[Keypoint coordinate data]
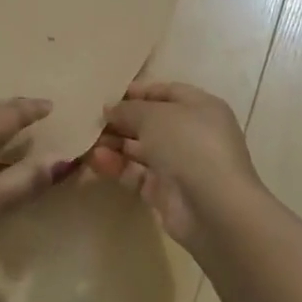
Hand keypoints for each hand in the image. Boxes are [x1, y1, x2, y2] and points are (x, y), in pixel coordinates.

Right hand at [87, 81, 267, 249]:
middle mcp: (192, 134)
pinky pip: (137, 174)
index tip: (107, 95)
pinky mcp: (166, 193)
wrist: (214, 208)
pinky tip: (96, 161)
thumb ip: (128, 109)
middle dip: (120, 121)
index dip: (137, 93)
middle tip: (90, 121)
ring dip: (114, 144)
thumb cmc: (189, 145)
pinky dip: (117, 167)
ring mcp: (180, 165)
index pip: (166, 92)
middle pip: (150, 123)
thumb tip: (110, 109)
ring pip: (141, 150)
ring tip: (88, 142)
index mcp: (200, 108)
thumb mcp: (155, 115)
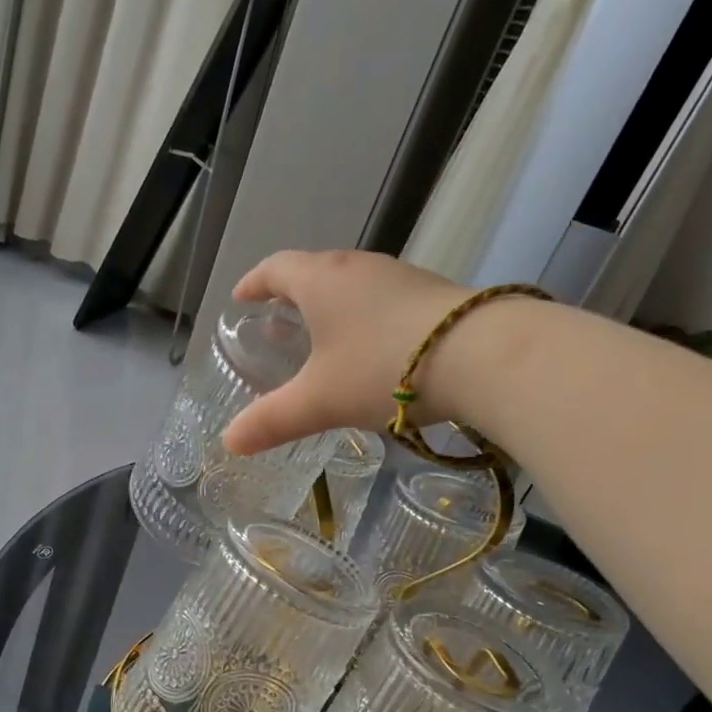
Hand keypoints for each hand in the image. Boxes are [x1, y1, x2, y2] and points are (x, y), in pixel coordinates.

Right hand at [220, 249, 466, 455]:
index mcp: (322, 281)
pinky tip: (373, 351)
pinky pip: (383, 301)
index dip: (253, 283)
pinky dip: (364, 319)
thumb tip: (228, 443)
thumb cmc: (382, 368)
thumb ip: (272, 420)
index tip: (241, 299)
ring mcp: (400, 277)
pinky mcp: (433, 295)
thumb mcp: (320, 401)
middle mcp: (359, 268)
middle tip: (279, 326)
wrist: (482, 356)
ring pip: (352, 287)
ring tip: (323, 341)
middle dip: (291, 298)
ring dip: (331, 309)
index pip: (276, 269)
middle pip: (314, 273)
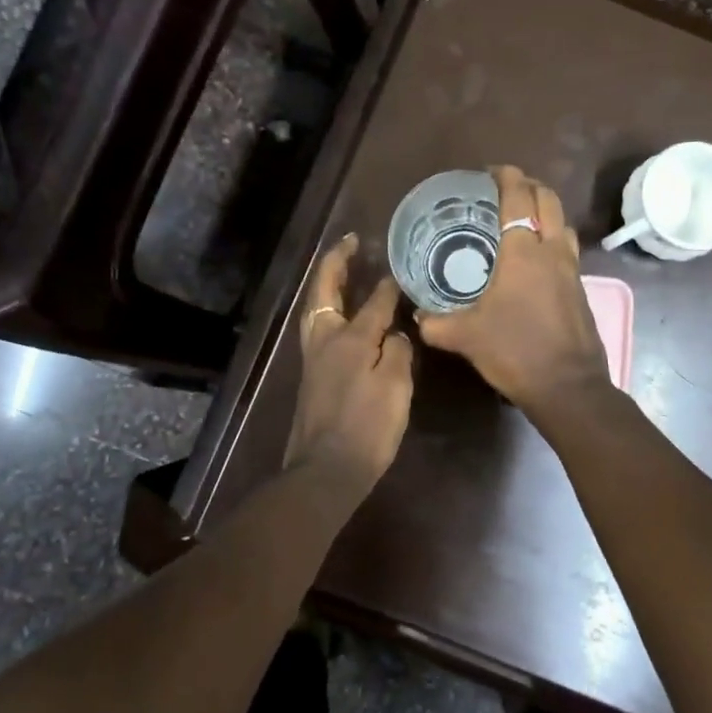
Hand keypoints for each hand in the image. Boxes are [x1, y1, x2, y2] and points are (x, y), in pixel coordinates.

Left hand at [285, 234, 413, 493]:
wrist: (325, 470)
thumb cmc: (367, 428)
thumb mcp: (394, 388)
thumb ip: (396, 352)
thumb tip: (393, 333)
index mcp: (349, 339)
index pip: (373, 302)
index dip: (388, 285)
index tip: (400, 268)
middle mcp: (326, 340)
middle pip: (326, 291)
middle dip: (336, 263)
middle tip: (349, 242)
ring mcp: (313, 359)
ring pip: (315, 309)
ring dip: (327, 285)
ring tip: (341, 270)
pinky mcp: (311, 376)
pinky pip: (318, 328)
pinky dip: (328, 309)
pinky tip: (341, 316)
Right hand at [415, 166, 610, 410]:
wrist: (568, 386)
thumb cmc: (515, 352)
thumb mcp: (465, 337)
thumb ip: (436, 323)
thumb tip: (418, 316)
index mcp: (523, 252)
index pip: (519, 197)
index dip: (507, 176)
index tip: (491, 171)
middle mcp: (552, 251)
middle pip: (548, 200)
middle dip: (529, 186)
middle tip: (507, 188)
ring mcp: (571, 270)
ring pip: (563, 223)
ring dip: (546, 210)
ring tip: (523, 218)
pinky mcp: (580, 290)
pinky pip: (567, 249)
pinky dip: (552, 238)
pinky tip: (535, 259)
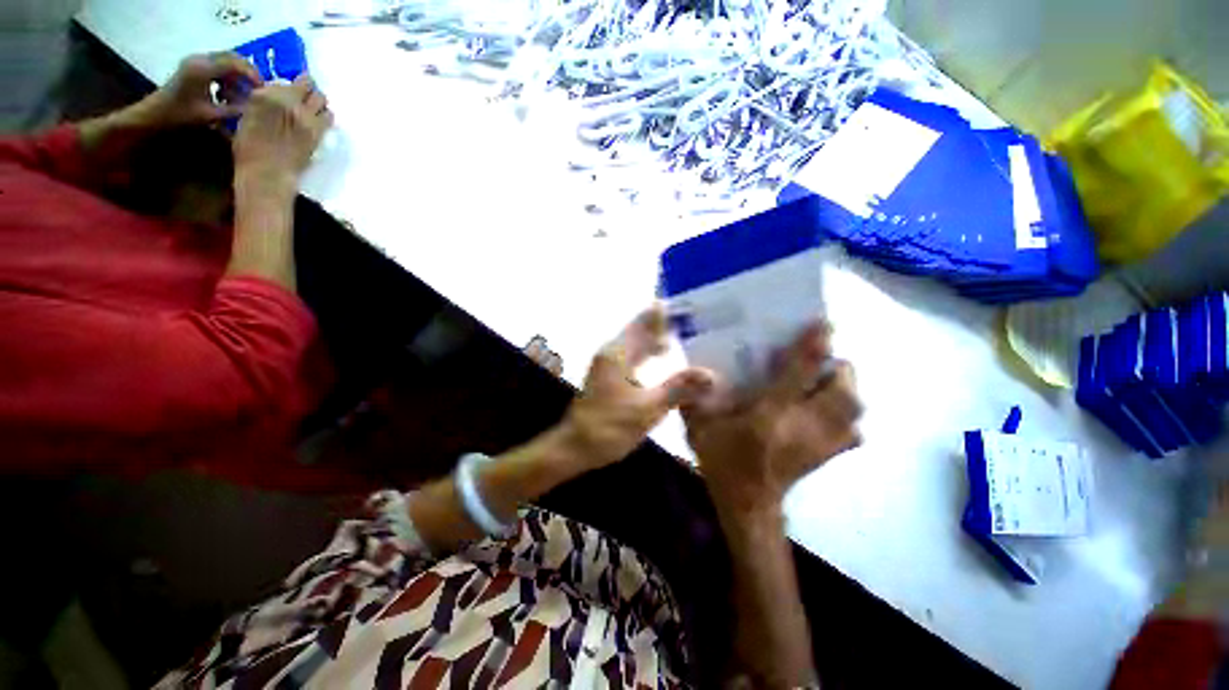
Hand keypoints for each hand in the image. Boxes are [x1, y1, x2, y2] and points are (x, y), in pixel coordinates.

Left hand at [140, 52, 262, 126]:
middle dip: (247, 73)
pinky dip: (228, 77)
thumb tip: (256, 107)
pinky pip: (218, 66)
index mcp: (202, 69)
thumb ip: (234, 110)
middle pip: (232, 58)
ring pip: (226, 61)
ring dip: (238, 76)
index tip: (263, 89)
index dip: (252, 74)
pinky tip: (228, 93)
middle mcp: (200, 59)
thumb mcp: (210, 115)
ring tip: (243, 94)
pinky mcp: (195, 67)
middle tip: (258, 90)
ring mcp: (196, 61)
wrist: (154, 114)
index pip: (235, 63)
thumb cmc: (180, 116)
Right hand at [232, 75, 332, 189]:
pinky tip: (321, 121)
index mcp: (263, 95)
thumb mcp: (247, 117)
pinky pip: (329, 117)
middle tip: (307, 96)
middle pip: (308, 84)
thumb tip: (274, 98)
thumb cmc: (249, 149)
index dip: (291, 85)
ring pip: (322, 98)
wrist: (267, 172)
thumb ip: (262, 103)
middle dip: (308, 89)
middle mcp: (286, 100)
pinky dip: (326, 116)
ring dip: (319, 102)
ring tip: (315, 109)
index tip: (293, 90)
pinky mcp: (317, 131)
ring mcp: (304, 115)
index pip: (284, 80)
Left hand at [561, 305, 712, 470]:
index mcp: (618, 352)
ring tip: (683, 332)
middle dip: (663, 322)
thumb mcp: (648, 409)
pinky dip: (648, 352)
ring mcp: (608, 363)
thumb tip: (711, 375)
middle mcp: (612, 351)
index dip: (664, 312)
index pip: (644, 321)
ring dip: (656, 336)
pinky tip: (661, 356)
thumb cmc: (608, 427)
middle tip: (692, 317)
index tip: (687, 303)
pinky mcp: (608, 375)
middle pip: (640, 329)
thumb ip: (678, 389)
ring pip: (636, 342)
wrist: (574, 447)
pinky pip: (632, 354)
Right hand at [683, 321, 861, 513]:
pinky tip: (827, 411)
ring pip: (854, 407)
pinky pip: (854, 429)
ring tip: (824, 380)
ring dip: (845, 388)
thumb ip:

■ About this task ■
Show the lines of the records that include the string "wrist".

■ Written reply ■
wrist: (214, 208)
wrist: (482, 356)
wrist: (325, 470)
wrist: (568, 386)
wrist: (154, 114)
wrist: (267, 172)
wrist: (574, 447)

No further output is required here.